Andover Capital Markets, LLC

Permanent Financing For Commercial Real Estate

Home Commercial Real Estate Loan Permanent Financing

What is Permanent Financing?

A permanent loan is a long-term financing option typically used to purchase real estate. It refers to mortgages designed for stabilized commercial properties, secured by income-generating assets with predictable cash flow. Unlike short-term or construction loans, which provide temporary funding, this type of loan offer a stable, long-term solution for property owners and developers. Often called “takeout loans,” they replace interim financing once a project is completed.

After completing construction, permanent loan, spanning 15 to 30 years, allows businesses to repay short-term construction loans. Suitable for financing fixed assets like real estate, these funds can repay construction loans, facilitate property acquisition, or refinance existing debt. Businesses with a qualifying credit score and up to 85% loan-to-value ratio can secure permanent financing.

What is a Construction-to-Permanent (C-to-P) Loans?

A construction-to-permanent loan is a single loan that finances both the building phase and the long-term mortgage of a property. It begins as a short-term loan to cover construction costs, then seamlessly transitions into a permanent mortgage once the project is completed. This type of financing eliminates the need for multiple loans and closings, making the process more efficient. During construction, borrowers typically make interest-only payments, which then shift to regular mortgage payments after the loan converts.

What Is Owner-Occupied Commercial Real Estate (OOCRE)?

Owner-occupied commercial real estate (OOCRE), also known as owner-user commercial real estate, refers to properties owned by the same business that operates within them.

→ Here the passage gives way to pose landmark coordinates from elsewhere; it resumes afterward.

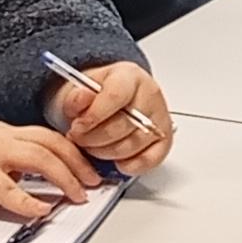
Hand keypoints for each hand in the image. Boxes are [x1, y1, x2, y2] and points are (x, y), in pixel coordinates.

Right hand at [0, 112, 100, 218]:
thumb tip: (18, 178)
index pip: (44, 135)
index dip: (70, 150)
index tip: (85, 165)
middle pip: (51, 143)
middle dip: (78, 162)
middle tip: (94, 181)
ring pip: (40, 159)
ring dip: (64, 178)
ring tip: (77, 197)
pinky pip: (9, 189)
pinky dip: (28, 201)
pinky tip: (41, 211)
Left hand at [51, 62, 174, 174]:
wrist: (114, 98)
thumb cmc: (100, 94)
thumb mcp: (82, 87)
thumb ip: (77, 96)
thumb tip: (81, 100)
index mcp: (130, 77)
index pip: (116, 96)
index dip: (94, 116)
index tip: (77, 127)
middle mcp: (150, 95)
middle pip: (123, 125)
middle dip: (94, 138)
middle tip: (80, 138)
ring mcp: (160, 119)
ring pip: (132, 145)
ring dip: (106, 153)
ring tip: (93, 146)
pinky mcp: (164, 141)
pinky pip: (149, 161)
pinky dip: (129, 166)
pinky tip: (115, 160)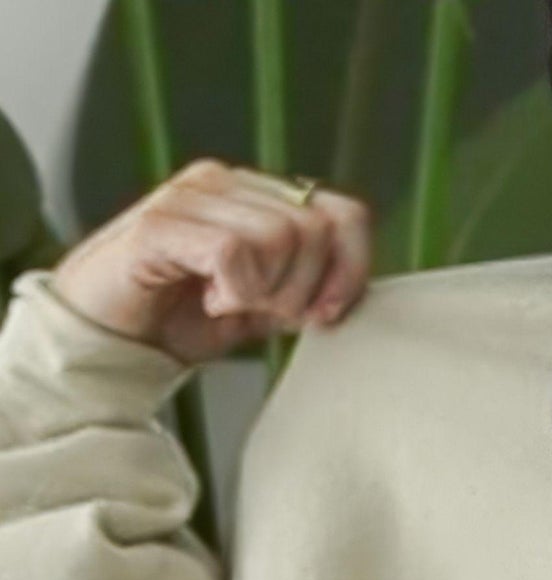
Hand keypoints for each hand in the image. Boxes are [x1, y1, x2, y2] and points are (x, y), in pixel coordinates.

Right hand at [47, 156, 372, 367]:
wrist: (110, 339)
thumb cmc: (180, 318)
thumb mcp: (265, 305)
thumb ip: (307, 288)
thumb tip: (356, 292)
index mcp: (257, 197)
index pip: (345, 214)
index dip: (352, 270)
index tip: (326, 316)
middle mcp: (227, 183)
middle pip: (317, 230)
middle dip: (303, 289)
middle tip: (263, 311)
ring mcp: (192, 196)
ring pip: (281, 237)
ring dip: (267, 292)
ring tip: (229, 304)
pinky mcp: (160, 223)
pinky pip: (234, 252)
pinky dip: (234, 291)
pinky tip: (211, 302)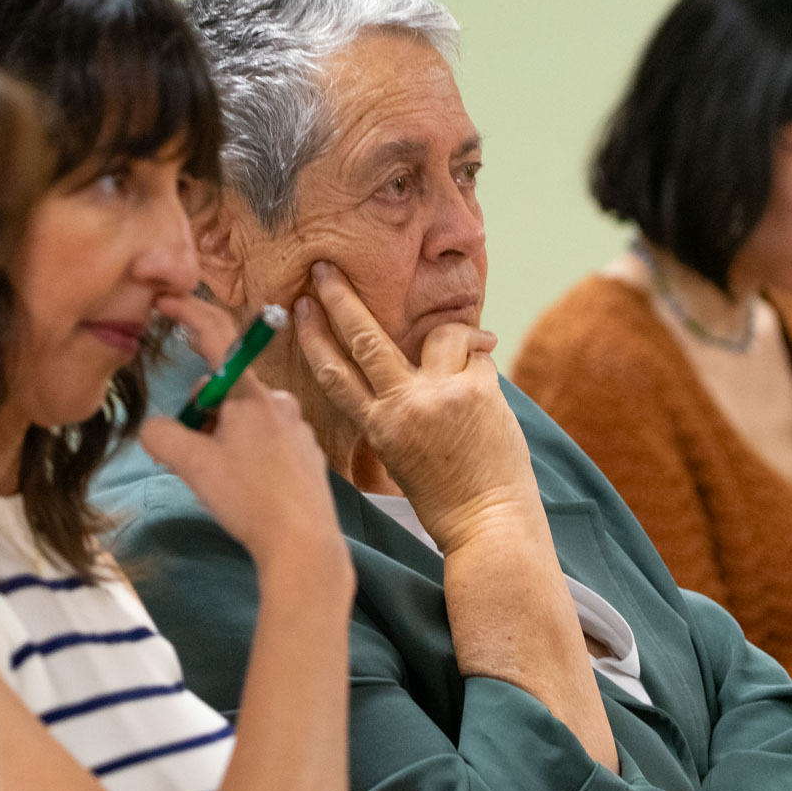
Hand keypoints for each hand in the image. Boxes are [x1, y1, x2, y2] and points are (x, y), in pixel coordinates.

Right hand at [140, 298, 346, 577]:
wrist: (304, 543)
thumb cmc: (250, 499)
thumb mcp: (193, 466)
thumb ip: (162, 437)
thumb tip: (152, 427)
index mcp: (251, 394)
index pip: (217, 335)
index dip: (188, 312)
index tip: (166, 301)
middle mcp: (280, 402)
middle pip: (226, 386)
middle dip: (202, 409)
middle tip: (192, 450)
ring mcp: (297, 428)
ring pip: (245, 415)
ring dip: (224, 433)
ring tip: (221, 476)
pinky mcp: (307, 455)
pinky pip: (266, 438)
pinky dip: (247, 451)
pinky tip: (248, 487)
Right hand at [294, 261, 530, 552]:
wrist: (490, 522)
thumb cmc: (445, 498)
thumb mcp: (400, 458)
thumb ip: (394, 413)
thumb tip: (402, 369)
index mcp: (378, 428)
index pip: (335, 375)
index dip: (315, 337)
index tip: (302, 307)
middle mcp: (404, 406)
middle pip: (364, 339)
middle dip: (342, 298)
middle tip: (327, 268)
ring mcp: (442, 394)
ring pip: (439, 334)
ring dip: (452, 338)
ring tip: (464, 354)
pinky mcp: (480, 389)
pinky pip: (479, 353)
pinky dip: (483, 361)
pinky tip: (487, 389)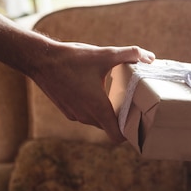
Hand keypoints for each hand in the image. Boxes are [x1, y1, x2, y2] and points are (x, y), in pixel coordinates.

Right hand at [30, 40, 154, 142]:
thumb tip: (150, 57)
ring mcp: (74, 114)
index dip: (129, 133)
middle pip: (110, 127)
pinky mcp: (66, 109)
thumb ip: (130, 54)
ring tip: (119, 98)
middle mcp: (85, 116)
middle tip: (134, 105)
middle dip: (121, 120)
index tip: (138, 122)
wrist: (39, 59)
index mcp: (97, 108)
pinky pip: (85, 114)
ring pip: (97, 120)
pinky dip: (93, 108)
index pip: (116, 136)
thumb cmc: (71, 59)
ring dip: (107, 113)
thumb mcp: (105, 54)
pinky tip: (98, 92)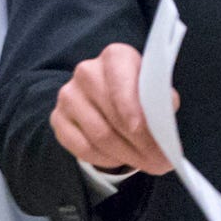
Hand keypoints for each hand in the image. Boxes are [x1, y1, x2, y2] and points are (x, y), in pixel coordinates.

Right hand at [50, 42, 177, 175]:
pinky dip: (105, 159)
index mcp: (115, 57)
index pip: (119, 80)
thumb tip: (162, 125)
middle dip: (139, 142)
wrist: (110, 100)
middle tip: (159, 161)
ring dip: (126, 154)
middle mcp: (87, 72)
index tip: (139, 129)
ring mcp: (69, 95)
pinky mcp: (58, 119)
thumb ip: (161, 103)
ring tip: (145, 163)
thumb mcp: (155, 92)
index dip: (129, 106)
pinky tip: (119, 159)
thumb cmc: (138, 94)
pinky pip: (82, 147)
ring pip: (98, 135)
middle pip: (111, 114)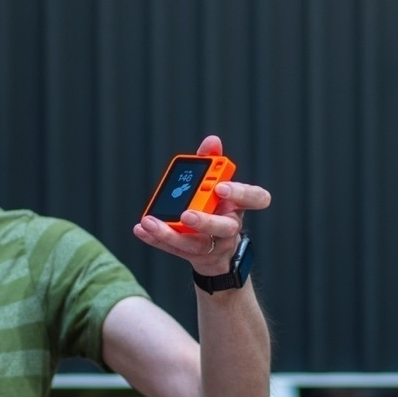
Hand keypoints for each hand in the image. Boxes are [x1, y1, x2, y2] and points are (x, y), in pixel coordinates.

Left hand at [132, 134, 271, 276]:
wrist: (214, 245)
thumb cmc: (215, 206)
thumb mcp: (216, 183)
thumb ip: (212, 161)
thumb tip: (212, 141)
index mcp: (239, 205)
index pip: (256, 198)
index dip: (240, 193)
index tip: (220, 187)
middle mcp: (229, 227)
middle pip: (225, 227)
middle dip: (205, 221)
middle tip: (186, 214)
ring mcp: (212, 245)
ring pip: (195, 244)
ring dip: (171, 234)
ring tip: (150, 222)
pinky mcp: (193, 255)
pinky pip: (173, 249)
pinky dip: (156, 240)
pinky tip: (141, 229)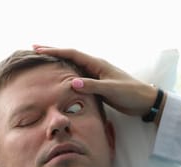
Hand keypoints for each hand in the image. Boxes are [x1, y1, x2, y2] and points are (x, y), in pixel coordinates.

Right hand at [33, 45, 160, 117]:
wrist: (145, 101)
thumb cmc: (130, 93)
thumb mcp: (111, 90)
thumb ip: (92, 86)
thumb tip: (72, 82)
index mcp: (97, 64)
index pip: (72, 54)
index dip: (55, 51)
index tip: (39, 49)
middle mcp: (96, 67)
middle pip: (70, 56)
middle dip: (53, 52)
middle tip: (35, 49)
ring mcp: (97, 76)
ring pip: (73, 66)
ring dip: (59, 63)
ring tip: (44, 61)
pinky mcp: (99, 85)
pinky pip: (79, 77)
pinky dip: (67, 75)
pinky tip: (61, 79)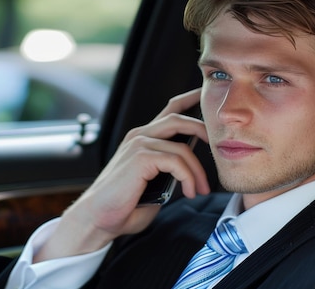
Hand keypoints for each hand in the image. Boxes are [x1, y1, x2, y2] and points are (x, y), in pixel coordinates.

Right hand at [34, 88, 209, 261]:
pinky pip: (176, 161)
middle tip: (218, 148)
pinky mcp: (140, 157)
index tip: (205, 95)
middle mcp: (139, 136)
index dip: (189, 99)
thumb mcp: (153, 185)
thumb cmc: (122, 207)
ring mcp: (139, 144)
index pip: (168, 110)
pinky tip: (189, 192)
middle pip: (178, 118)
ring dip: (198, 171)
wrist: (96, 219)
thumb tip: (190, 172)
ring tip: (201, 190)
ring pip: (182, 147)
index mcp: (141, 139)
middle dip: (203, 129)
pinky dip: (189, 178)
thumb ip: (168, 173)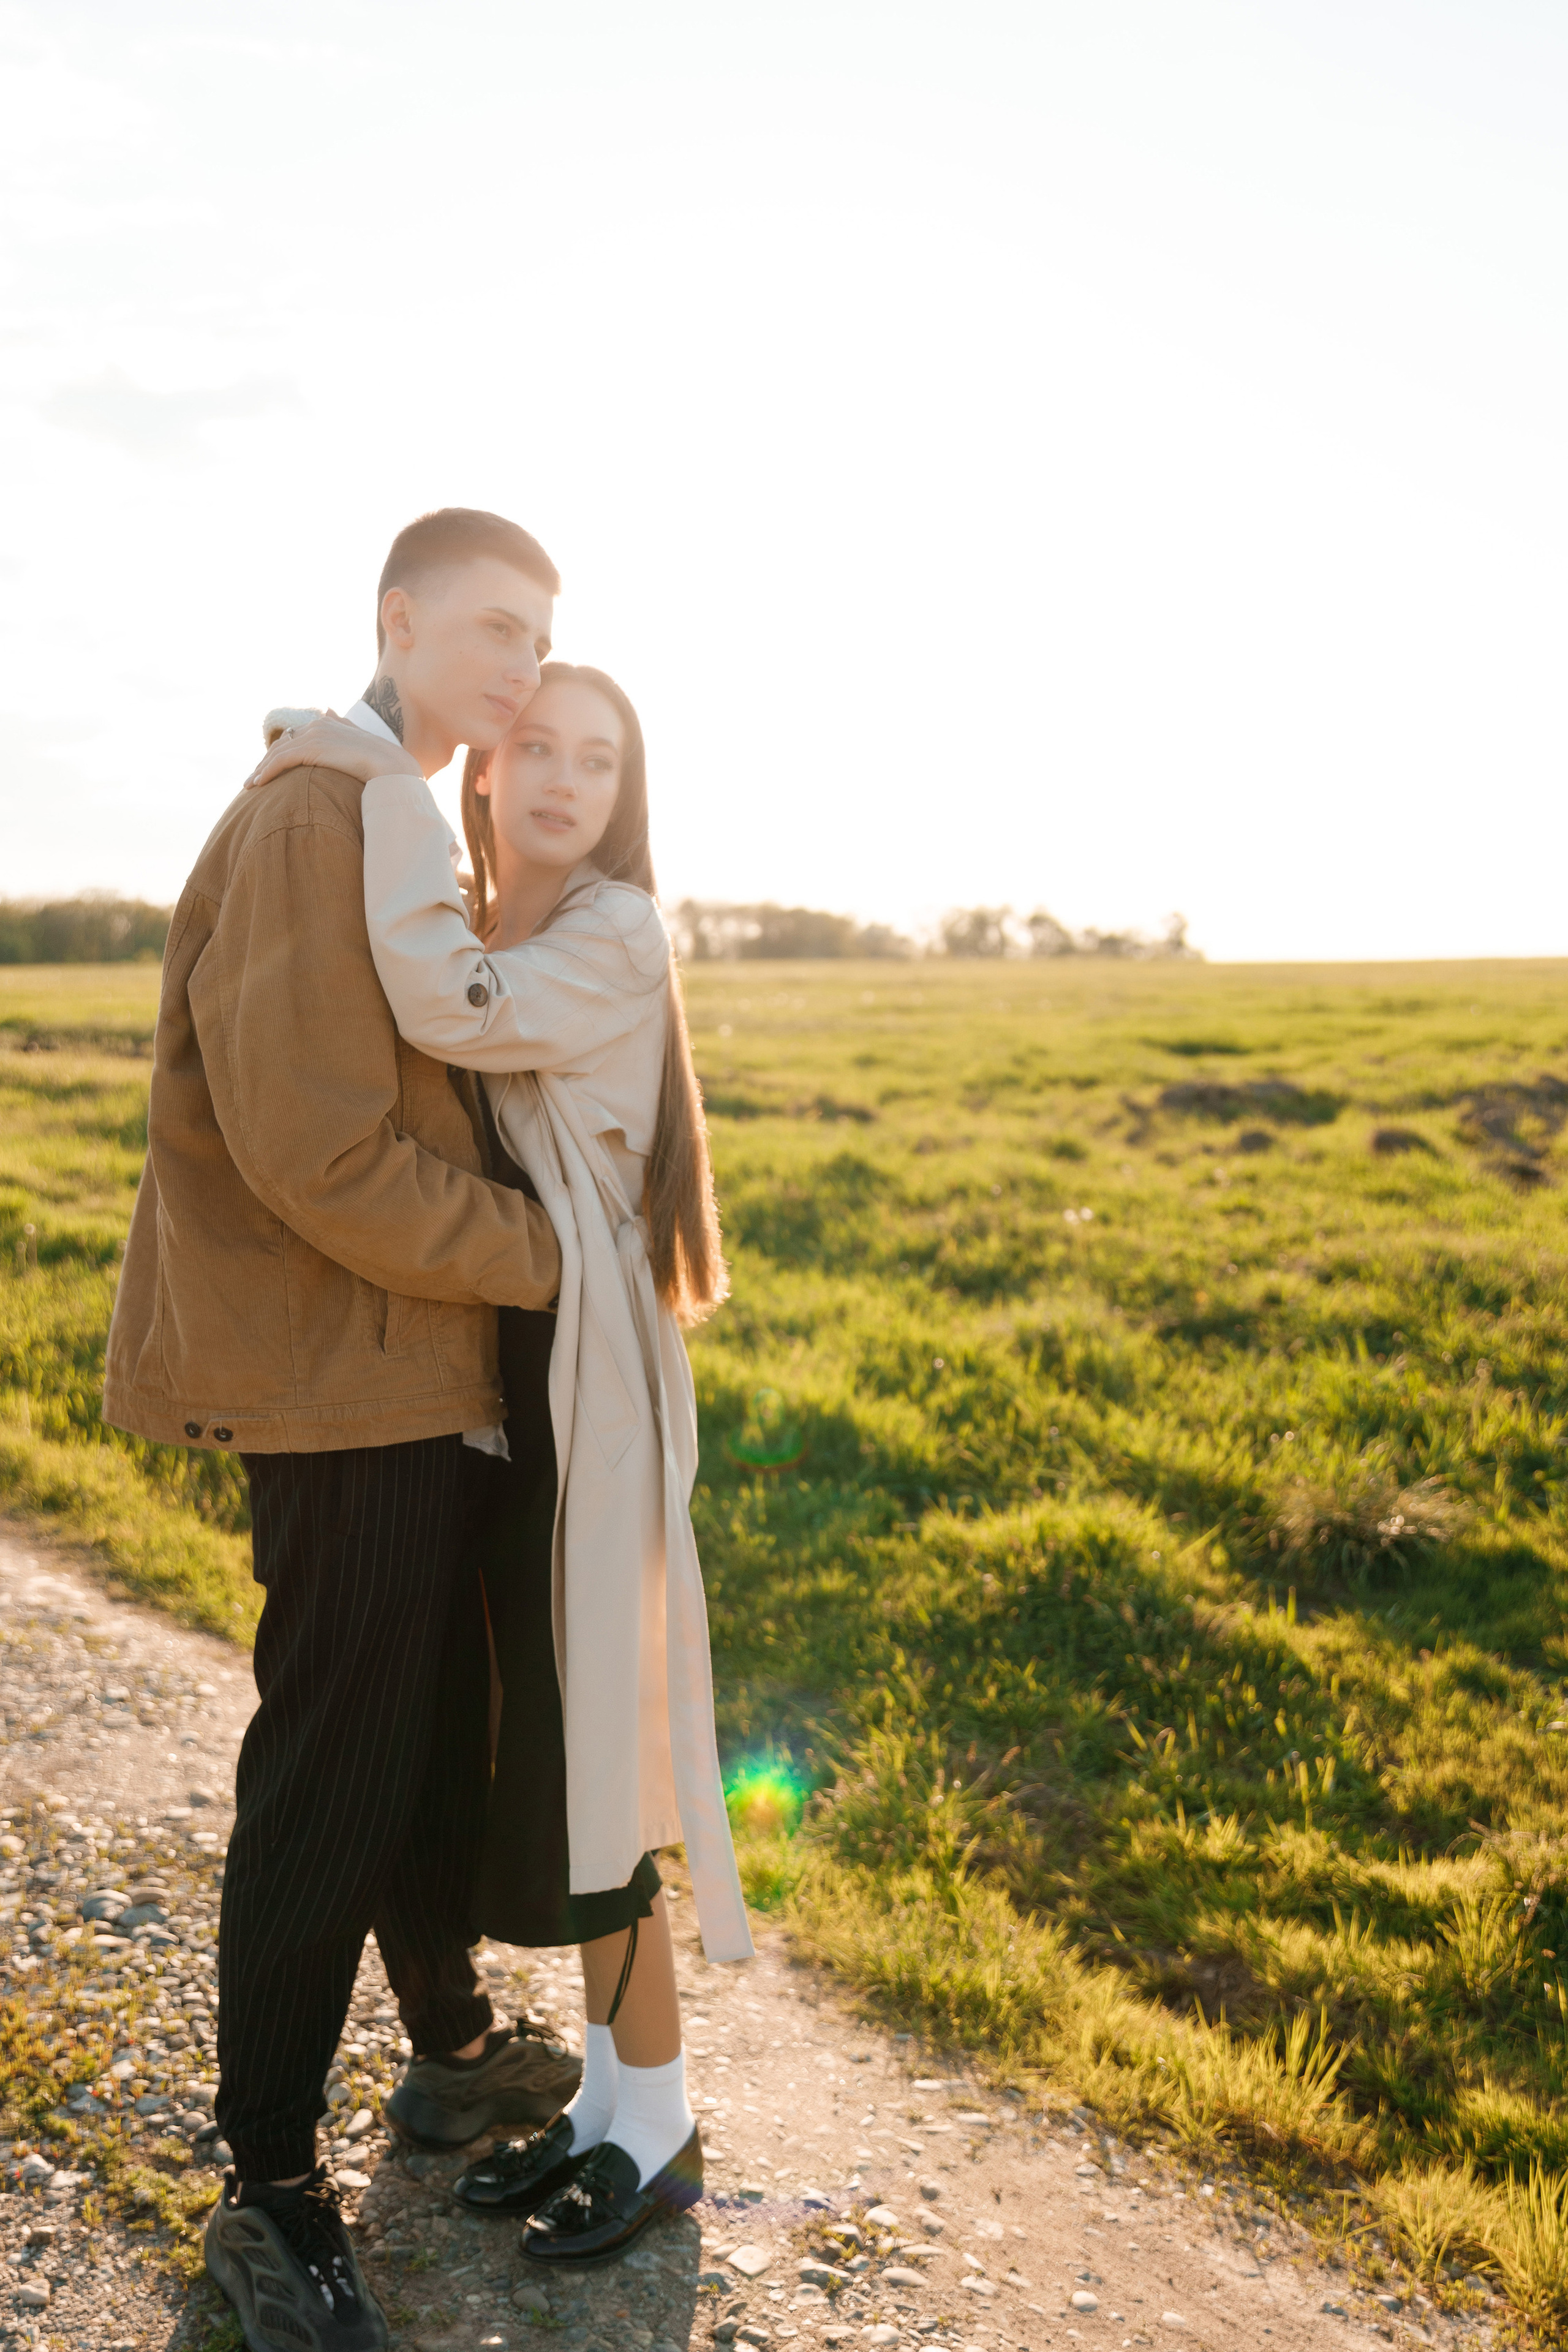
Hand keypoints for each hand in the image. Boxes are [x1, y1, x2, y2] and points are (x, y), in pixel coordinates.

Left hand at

In some cases, the property may be held by an affiliated entity, such as a holding company, but it is still primarily used by the business itself.

Permanent financing is closely related to owner-occupied commercial real estate, as OOCRE loans are a specific type of permanent financing designed for businesses that occupy at least 51% of the property. These loans provide long-term financial stability for businesses looking to purchase or refinance their properties.

Refinancing Construction Project

Upon construction completion and lease-up (stabilization), the project is ready for permanent financing with amortizations for up to 30 years. Typical institutional debt terms have maturities of 10 years with an interest-rate re-set after 5 years from closing. Interest rates will be determined based on the overall property and sponsorship strength.

Common Use Cases

Stabilized properties whether multi-family, office, hospitality, industrial, self-storage, medical, government and more qualify for permanent financing with amortizations up to 30 years. Typical institutional debt terms have maturities of 10 years with an interest-rate re-set after 5 years from closing. Interest rates will vary depending on the property and sponsor strength.